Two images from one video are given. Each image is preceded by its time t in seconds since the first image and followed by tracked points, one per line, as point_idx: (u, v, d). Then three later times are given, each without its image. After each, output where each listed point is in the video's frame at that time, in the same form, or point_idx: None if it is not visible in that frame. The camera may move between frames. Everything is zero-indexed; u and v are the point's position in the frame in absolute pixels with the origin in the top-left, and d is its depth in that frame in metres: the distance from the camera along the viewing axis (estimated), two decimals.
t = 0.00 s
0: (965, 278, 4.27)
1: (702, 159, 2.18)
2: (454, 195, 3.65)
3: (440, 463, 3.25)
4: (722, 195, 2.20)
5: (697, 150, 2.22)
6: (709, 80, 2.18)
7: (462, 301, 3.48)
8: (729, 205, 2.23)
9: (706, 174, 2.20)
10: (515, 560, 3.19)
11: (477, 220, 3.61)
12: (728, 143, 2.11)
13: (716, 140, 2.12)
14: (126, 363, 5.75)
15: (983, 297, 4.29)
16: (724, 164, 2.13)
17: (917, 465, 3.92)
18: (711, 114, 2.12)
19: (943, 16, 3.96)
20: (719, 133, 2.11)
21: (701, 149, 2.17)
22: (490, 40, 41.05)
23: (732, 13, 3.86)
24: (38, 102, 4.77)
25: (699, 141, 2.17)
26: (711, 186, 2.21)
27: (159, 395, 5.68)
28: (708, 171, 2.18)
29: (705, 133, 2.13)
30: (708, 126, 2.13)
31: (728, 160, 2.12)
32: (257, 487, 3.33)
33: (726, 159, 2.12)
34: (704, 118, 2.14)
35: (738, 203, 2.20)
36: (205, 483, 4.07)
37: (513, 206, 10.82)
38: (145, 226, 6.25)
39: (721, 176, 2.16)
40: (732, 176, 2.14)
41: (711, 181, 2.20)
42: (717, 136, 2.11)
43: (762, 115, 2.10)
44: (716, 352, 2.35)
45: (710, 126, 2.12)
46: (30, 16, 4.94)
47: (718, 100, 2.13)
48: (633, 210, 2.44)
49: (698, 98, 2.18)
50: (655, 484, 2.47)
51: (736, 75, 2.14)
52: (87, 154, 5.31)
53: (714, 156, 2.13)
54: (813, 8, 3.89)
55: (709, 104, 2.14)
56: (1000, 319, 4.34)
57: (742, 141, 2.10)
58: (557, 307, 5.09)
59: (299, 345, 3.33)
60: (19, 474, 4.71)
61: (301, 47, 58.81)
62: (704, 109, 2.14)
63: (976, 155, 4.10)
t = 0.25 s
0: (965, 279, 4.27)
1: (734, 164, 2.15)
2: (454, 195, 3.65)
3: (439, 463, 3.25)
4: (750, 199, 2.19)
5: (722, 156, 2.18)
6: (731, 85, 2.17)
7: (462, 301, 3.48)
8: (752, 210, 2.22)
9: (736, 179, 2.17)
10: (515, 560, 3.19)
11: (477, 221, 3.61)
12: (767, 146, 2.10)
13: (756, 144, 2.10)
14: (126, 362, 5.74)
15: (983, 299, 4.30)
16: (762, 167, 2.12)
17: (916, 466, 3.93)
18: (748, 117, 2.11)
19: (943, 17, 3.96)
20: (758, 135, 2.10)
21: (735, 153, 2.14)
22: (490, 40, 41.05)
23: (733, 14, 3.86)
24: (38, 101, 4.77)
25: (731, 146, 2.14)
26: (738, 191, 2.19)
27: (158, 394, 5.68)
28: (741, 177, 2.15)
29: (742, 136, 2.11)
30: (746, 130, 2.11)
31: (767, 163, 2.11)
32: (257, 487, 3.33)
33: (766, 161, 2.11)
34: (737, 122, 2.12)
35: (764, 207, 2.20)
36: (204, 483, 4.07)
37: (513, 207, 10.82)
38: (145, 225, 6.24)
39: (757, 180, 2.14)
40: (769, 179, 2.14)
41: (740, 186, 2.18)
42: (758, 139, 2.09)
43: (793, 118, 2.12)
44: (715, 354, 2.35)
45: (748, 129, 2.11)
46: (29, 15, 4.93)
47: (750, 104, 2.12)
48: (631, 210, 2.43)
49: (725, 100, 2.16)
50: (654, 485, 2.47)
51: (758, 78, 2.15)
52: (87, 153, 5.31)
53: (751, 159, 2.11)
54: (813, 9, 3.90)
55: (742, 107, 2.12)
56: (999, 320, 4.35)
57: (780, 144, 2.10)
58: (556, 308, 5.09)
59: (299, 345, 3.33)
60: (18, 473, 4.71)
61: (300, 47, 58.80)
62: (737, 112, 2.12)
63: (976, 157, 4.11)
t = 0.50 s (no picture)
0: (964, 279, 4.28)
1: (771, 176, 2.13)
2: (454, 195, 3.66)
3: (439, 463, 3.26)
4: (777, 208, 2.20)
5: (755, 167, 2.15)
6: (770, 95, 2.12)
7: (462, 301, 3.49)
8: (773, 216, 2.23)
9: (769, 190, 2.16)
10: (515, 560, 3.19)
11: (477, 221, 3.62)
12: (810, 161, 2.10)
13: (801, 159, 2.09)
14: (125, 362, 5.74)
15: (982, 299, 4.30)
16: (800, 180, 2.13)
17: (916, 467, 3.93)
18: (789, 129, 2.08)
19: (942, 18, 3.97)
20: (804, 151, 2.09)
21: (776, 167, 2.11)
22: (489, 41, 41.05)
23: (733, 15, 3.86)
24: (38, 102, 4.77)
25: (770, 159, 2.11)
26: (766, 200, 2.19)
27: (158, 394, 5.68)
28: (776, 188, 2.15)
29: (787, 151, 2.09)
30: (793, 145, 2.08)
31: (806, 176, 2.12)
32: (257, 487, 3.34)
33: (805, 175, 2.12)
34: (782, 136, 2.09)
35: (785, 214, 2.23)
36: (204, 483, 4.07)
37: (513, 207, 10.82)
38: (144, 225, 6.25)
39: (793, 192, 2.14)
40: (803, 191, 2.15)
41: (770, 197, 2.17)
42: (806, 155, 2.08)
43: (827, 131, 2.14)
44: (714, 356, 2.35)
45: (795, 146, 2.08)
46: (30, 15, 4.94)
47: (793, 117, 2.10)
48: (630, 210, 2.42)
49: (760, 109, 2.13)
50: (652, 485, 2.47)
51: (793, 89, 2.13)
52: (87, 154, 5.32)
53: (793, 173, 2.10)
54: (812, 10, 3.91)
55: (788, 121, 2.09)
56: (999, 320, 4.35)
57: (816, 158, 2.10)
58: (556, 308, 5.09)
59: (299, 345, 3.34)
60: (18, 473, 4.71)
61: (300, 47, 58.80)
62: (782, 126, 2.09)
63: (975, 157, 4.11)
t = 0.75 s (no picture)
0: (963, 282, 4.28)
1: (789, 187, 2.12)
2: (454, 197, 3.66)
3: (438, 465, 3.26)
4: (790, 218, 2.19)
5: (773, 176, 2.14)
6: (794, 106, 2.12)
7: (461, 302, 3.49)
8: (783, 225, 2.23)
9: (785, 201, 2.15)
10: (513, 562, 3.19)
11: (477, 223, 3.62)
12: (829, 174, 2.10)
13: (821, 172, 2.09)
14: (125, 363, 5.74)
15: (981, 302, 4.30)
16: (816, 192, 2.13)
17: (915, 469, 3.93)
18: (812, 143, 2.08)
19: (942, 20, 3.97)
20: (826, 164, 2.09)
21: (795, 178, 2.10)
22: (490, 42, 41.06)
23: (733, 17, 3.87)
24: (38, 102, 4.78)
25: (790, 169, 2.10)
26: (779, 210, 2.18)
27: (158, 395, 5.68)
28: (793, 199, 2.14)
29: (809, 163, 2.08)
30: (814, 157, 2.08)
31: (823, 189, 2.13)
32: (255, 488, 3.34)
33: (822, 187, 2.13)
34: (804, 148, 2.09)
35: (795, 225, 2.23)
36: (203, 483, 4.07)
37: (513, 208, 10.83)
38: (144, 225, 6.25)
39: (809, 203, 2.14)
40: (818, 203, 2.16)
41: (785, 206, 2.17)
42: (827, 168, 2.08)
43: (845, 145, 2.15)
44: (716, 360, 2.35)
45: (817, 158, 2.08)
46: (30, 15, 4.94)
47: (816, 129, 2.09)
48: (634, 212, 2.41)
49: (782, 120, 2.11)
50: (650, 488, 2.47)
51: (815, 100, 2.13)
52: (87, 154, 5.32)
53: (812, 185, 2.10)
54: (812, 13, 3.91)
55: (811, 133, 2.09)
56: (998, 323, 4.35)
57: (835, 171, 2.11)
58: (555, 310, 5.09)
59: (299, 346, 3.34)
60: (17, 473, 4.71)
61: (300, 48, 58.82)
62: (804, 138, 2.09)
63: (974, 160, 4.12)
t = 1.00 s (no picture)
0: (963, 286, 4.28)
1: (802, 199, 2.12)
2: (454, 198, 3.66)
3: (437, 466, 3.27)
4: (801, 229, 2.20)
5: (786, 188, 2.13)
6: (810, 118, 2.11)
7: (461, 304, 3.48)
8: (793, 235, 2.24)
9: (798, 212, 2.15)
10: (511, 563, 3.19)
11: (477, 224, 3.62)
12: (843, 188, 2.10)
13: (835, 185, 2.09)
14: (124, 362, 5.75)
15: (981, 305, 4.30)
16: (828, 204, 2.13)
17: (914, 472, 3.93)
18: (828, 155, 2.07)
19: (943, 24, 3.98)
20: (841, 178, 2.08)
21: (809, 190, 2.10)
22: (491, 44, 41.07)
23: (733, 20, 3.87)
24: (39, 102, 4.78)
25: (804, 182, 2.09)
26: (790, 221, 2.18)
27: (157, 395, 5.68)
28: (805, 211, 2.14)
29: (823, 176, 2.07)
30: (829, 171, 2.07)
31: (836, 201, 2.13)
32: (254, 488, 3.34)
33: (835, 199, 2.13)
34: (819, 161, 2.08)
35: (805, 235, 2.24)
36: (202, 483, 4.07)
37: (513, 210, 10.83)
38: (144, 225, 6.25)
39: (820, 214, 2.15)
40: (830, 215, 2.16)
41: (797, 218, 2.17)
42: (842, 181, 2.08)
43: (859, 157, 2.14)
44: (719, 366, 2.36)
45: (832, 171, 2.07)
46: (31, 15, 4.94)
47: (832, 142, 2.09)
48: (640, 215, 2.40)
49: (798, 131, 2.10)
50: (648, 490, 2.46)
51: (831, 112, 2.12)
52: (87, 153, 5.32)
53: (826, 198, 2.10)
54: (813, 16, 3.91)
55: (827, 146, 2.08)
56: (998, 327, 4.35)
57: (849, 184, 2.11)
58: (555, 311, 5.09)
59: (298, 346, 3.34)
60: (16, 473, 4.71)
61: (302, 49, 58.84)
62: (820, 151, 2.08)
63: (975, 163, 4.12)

* * *

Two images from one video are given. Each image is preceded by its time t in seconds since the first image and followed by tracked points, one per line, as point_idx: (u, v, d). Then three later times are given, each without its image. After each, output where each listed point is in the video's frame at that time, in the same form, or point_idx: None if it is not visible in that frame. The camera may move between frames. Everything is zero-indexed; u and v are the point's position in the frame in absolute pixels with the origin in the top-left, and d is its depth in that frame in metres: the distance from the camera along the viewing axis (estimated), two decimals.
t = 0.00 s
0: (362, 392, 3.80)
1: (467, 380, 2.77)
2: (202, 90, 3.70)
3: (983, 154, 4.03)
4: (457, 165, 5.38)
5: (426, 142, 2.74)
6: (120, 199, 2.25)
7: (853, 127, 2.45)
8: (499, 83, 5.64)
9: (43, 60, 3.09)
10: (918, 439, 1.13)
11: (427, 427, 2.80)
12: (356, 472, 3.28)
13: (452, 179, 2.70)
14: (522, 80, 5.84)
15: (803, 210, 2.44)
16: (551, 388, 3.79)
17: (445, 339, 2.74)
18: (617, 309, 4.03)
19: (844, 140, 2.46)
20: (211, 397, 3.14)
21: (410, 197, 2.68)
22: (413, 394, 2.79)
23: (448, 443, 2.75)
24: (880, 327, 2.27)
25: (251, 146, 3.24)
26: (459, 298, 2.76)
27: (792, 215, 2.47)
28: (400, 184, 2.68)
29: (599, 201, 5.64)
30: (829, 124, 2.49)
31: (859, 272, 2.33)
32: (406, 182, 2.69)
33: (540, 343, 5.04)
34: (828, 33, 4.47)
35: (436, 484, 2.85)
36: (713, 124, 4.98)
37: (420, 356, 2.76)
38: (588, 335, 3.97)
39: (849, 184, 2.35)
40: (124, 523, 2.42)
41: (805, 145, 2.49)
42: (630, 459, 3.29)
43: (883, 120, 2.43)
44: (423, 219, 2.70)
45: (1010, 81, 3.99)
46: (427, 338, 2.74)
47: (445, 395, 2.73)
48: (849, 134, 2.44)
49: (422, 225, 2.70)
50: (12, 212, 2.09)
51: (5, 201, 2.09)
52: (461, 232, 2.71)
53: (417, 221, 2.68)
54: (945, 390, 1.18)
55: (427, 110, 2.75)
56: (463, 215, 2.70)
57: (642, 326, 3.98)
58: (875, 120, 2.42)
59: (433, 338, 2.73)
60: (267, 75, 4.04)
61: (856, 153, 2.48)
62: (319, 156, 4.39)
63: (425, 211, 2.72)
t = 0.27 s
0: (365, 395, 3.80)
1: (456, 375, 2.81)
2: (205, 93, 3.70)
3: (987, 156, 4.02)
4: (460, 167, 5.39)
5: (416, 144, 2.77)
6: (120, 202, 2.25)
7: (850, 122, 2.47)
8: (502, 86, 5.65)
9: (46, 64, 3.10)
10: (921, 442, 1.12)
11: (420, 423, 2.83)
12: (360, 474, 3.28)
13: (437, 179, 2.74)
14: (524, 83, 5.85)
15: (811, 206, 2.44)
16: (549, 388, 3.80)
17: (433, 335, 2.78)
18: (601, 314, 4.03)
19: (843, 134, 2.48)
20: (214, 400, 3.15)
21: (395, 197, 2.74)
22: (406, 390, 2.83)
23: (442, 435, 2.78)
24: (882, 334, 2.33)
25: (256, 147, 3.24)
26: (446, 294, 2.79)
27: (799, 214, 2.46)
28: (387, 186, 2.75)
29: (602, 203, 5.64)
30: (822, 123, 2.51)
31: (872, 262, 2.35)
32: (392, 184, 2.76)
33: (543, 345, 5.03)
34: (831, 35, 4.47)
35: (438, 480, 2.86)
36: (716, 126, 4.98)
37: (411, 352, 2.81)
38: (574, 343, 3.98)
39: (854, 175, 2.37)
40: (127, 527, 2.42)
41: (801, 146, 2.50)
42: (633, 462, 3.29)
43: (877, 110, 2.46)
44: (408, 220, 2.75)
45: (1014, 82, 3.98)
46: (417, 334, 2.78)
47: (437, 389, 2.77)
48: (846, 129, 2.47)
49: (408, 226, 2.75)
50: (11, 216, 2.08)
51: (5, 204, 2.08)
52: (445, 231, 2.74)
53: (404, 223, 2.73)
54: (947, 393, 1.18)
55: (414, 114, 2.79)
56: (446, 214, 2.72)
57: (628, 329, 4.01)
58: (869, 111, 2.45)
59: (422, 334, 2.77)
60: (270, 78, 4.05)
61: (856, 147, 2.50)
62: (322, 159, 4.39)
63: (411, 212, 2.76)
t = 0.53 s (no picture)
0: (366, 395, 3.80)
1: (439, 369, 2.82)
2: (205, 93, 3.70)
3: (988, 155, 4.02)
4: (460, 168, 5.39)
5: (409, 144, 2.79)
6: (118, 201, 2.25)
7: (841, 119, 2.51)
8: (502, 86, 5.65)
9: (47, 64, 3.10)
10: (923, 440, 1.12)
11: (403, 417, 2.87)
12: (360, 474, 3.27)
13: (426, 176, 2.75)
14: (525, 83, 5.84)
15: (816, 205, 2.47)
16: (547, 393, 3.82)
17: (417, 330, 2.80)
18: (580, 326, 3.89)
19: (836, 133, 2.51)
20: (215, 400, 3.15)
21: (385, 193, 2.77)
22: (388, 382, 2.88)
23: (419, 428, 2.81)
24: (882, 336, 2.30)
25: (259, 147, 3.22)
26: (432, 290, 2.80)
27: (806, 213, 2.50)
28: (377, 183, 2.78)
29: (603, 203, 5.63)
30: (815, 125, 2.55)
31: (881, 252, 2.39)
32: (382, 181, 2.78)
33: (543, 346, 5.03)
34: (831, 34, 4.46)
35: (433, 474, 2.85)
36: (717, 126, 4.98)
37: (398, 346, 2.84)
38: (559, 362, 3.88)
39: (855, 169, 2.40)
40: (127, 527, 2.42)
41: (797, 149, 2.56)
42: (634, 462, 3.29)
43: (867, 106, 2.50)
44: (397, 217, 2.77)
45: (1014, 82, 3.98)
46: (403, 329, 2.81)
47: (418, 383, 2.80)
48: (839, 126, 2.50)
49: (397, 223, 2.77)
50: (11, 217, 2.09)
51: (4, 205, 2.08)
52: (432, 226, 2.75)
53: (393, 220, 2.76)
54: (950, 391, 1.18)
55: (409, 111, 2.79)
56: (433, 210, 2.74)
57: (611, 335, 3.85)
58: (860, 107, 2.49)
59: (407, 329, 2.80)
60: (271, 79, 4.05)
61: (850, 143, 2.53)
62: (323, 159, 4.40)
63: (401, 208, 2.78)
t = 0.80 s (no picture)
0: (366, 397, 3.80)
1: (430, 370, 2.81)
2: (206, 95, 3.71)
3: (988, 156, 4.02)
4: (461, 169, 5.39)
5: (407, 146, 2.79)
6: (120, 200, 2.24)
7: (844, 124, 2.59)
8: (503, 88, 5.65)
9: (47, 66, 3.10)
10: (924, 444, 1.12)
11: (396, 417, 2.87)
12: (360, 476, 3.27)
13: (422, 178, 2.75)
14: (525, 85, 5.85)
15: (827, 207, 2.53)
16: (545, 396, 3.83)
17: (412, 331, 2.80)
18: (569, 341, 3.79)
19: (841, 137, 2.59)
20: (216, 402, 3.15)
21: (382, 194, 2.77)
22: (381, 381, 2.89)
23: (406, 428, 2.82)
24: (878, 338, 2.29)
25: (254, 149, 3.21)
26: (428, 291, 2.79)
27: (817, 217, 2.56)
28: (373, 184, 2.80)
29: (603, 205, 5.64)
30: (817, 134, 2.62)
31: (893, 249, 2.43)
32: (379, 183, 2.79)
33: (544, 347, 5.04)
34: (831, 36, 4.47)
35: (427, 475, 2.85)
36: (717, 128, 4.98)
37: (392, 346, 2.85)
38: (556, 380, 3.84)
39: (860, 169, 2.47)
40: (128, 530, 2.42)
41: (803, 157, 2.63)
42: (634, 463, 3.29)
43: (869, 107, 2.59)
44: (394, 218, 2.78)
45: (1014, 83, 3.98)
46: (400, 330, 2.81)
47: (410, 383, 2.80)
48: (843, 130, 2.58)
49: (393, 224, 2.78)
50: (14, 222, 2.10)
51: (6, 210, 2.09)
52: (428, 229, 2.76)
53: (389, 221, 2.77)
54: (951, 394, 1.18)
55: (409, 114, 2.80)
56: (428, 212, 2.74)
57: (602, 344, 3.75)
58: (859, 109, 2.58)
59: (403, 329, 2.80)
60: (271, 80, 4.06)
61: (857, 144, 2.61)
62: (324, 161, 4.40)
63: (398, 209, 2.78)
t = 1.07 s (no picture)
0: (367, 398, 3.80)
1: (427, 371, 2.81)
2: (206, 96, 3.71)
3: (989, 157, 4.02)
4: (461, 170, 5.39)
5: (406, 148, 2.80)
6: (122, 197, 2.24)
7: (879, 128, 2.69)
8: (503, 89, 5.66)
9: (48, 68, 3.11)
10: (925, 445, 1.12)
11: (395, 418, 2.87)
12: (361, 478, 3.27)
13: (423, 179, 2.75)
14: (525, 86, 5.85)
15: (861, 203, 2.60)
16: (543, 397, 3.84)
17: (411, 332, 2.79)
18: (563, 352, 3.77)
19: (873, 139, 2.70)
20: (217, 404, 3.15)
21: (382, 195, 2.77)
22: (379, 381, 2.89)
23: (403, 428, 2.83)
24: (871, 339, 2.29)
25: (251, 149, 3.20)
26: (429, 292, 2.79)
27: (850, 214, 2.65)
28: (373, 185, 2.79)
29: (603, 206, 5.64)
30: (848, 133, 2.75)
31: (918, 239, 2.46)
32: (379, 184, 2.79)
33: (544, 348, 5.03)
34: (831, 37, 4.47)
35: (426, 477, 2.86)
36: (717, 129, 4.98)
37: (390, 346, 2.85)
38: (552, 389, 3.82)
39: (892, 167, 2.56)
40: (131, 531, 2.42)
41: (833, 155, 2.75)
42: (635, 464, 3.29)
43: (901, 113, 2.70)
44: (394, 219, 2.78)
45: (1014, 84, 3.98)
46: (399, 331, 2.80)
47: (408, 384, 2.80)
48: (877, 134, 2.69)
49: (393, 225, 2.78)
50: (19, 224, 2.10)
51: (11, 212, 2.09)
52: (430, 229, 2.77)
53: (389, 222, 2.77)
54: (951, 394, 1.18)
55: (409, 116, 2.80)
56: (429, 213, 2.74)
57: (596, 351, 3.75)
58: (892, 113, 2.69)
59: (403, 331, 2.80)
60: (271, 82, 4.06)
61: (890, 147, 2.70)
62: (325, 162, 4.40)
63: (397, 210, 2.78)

» **Required action**: Working from the material above, restate word for word the lines between the line with "17: (445, 339, 2.74)" and the line with "23: (442, 435, 2.78)", both included, and only those.

» **Result of this exercise**:
17: (445, 339, 2.74)
18: (617, 309, 4.03)
19: (844, 140, 2.46)
20: (211, 397, 3.14)
21: (410, 197, 2.68)
22: (413, 394, 2.79)
23: (448, 443, 2.75)
24: (880, 327, 2.27)
25: (251, 146, 3.24)
26: (459, 298, 2.76)
27: (792, 215, 2.47)
28: (400, 184, 2.68)
29: (599, 201, 5.64)
30: (829, 124, 2.49)
31: (859, 272, 2.33)
32: (406, 182, 2.69)
33: (540, 343, 5.04)
34: (828, 33, 4.47)
35: (436, 484, 2.85)
36: (713, 124, 4.98)
37: (420, 356, 2.76)
38: (588, 335, 3.97)
39: (849, 184, 2.35)
40: (124, 523, 2.42)
41: (805, 145, 2.49)
42: (630, 459, 3.29)
43: (883, 120, 2.43)
44: (423, 219, 2.70)
45: (1010, 81, 3.99)
46: (427, 338, 2.74)
47: (445, 395, 2.73)
48: (849, 134, 2.44)
49: (422, 225, 2.70)
50: (12, 212, 2.09)
51: (5, 201, 2.09)
52: (461, 232, 2.71)
53: (417, 221, 2.68)
54: (945, 390, 1.18)
55: (427, 110, 2.75)
56: (463, 215, 2.70)
57: (642, 326, 3.98)
58: (875, 120, 2.42)
59: (433, 338, 2.73)
60: (267, 75, 4.04)
61: (856, 153, 2.48)
62: (319, 156, 4.39)
63: (425, 211, 2.72)
t = 0.27 s
0: (365, 395, 3.80)
1: (456, 375, 2.81)
2: (205, 93, 3.70)
3: (987, 156, 4.02)
4: (460, 167, 5.39)
5: (416, 144, 2.77)
6: (120, 202, 2.25)
7: (850, 122, 2.47)
8: (502, 86, 5.65)
9: (46, 64, 3.10)
10: (921, 442, 1.12)
11: (420, 423, 2.83)
12: (360, 474, 3.28)
13: (437, 179, 2.74)
14: (524, 83, 5.85)
15: (811, 206, 2.44)
16: (549, 388, 3.80)
17: (433, 335, 2.78)
18: (601, 314, 4.03)
19: (843, 134, 2.48)
20: (214, 400, 3.15)
21: (395, 197, 2.74)
22: (406, 390, 2.83)
23: (442, 435, 2.78)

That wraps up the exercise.